*TASK INSTRUCTIONS*.
Beginning with the line that holds "pinky pip: (201, 211)", copy each line to the end of the records exactly, except the pictures.

Data extracted from a collection
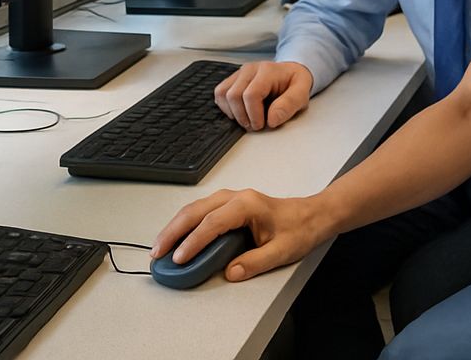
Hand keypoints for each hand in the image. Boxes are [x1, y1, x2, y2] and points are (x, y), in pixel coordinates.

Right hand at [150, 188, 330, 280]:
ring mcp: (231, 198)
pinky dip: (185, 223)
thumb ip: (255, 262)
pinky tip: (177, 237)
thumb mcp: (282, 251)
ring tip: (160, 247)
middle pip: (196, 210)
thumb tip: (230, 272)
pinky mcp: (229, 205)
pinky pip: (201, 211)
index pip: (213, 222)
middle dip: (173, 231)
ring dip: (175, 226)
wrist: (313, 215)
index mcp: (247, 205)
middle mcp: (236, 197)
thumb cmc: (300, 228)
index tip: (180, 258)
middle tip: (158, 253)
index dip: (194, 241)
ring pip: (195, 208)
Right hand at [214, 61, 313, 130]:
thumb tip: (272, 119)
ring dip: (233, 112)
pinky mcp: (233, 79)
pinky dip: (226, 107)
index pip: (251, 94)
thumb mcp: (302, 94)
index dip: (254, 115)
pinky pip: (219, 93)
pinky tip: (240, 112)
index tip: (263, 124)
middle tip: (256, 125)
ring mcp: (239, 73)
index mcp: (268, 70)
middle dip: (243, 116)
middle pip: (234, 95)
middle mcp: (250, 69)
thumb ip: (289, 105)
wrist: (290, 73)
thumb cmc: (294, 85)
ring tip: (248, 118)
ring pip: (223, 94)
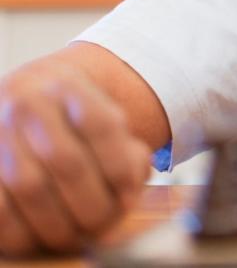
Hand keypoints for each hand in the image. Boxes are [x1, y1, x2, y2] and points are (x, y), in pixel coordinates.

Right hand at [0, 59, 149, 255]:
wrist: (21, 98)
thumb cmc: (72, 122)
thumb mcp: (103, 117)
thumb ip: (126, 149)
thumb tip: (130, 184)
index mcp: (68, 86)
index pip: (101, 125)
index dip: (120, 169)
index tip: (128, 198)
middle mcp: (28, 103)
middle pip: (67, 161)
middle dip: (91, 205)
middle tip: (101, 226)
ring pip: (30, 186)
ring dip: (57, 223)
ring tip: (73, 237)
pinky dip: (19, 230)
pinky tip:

*WRITTEN SOLUTION*.
pinky pip: (201, 211)
index pip: (213, 222)
middle dip: (173, 231)
ring dip: (175, 226)
wrist: (313, 215)
index mcp: (247, 205)
middle mcp: (236, 197)
thumb cmc: (300, 228)
index tip: (180, 258)
middle tip: (158, 253)
index dip: (194, 241)
ring pip: (195, 208)
Right hand at [214, 61, 313, 130]:
thumb tip: (272, 119)
ring dip: (233, 112)
pinky mcp: (233, 79)
pinky dip: (226, 107)
index pip: (251, 94)
thumb mcp: (302, 94)
index dip: (254, 115)
pinky pip: (219, 93)
pinky tip: (240, 112)
index tip: (263, 124)
middle tip: (256, 125)
ring mcp: (239, 73)
index mcp: (268, 70)
middle dip: (243, 116)
middle pip: (234, 95)
middle mcp: (250, 69)
thumb ip: (289, 105)
wrist: (290, 73)
thumb cmc: (294, 85)
ring tip: (248, 118)
ring pip: (223, 94)
Hand keypoints for each hand in the image. Boxes are [x1, y1, x2, y2] and points are (x, y), in pixel coordinates.

Right hand at [0, 59, 149, 255]:
wrist: (21, 98)
thumb cmc: (72, 122)
thumb mcp: (103, 117)
thumb ip: (126, 149)
thumb tip: (130, 184)
index mcp: (68, 86)
index pip: (101, 125)
index dip: (120, 169)
index tip: (128, 198)
middle mcp: (28, 103)
middle pip: (67, 161)
middle dip: (91, 205)
middle tip: (101, 226)
ring pip: (30, 186)
ring dip: (57, 223)
ring tip: (73, 237)
pinky dip: (19, 230)
pinky tip:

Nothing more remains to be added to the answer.